▶
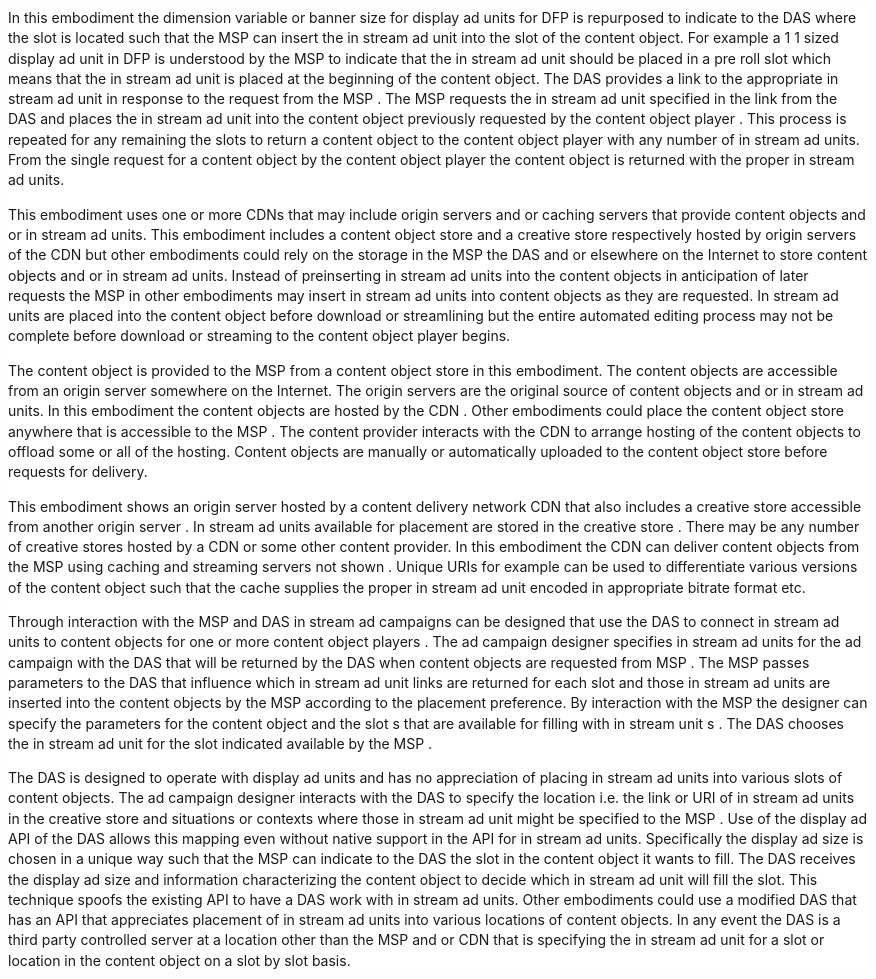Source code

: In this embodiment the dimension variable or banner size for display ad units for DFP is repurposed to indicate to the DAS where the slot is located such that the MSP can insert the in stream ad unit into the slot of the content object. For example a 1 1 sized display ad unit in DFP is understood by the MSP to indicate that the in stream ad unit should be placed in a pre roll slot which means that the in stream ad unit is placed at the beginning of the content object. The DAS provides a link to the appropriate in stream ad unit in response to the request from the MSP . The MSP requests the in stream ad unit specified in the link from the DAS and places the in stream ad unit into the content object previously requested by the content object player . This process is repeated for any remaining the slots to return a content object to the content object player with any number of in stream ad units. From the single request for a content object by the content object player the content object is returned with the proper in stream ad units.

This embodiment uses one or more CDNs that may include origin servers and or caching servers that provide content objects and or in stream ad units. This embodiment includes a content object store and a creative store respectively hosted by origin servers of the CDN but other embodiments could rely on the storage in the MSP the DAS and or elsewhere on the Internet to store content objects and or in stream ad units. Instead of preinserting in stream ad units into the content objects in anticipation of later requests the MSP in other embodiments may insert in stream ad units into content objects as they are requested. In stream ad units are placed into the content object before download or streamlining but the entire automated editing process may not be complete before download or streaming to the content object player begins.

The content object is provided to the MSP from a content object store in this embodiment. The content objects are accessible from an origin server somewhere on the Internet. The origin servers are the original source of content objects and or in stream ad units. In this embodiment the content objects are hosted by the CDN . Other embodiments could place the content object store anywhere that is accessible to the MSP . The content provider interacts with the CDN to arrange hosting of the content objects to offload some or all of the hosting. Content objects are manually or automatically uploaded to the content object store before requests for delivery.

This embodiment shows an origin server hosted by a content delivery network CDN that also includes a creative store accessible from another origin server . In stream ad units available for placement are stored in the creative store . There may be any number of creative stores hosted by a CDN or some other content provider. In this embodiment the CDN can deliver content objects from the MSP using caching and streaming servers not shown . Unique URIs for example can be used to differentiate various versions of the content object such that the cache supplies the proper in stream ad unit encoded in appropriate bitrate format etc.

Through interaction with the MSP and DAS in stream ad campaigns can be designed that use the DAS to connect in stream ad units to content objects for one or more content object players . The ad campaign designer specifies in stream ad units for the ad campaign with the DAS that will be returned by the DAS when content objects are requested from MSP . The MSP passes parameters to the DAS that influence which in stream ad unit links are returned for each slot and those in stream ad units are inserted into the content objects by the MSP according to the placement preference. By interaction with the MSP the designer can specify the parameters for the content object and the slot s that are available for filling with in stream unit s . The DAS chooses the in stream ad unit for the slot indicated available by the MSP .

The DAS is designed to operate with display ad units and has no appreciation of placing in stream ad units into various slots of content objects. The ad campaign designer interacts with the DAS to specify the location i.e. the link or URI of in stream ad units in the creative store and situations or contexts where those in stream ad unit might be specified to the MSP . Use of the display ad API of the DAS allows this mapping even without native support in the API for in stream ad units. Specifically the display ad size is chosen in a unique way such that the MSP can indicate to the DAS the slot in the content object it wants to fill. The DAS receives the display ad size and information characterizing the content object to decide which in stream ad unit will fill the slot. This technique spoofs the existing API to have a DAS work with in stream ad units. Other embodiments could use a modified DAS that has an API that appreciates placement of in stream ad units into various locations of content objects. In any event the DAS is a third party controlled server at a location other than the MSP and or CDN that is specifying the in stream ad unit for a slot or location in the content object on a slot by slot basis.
◀
# EXERCISE AIM:
When a line in the material contains the string "delivery", copy that line.

# WRITTEN RESPONSE:
The content object is provided to the MSP from a content object store in this embodiment. The content objects are accessible from an origin server somewhere on the Internet. The origin servers are the original source of content objects and or in stream ad units. In this embodiment the content objects are hosted by the CDN . Other embodiments could place the content object store anywhere that is accessible to the MSP . The content provider interacts with the CDN to arrange hosting of the content objects to offload some or all of the hosting. Content objects are manually or automatically uploaded to the content object store before requests for delivery.
This embodiment shows an origin server hosted by a content delivery network CDN that also includes a creative store accessible from another origin server . In stream ad units available for placement are stored in the creative store . There may be any number of creative stores hosted by a CDN or some other content provider. In this embodiment the CDN can deliver content objects from the MSP using caching and streaming servers not shown . Unique URIs for example can be used to differentiate various versions of the content object such that the cache supplies the proper in stream ad unit encoded in appropriate bitrate format etc.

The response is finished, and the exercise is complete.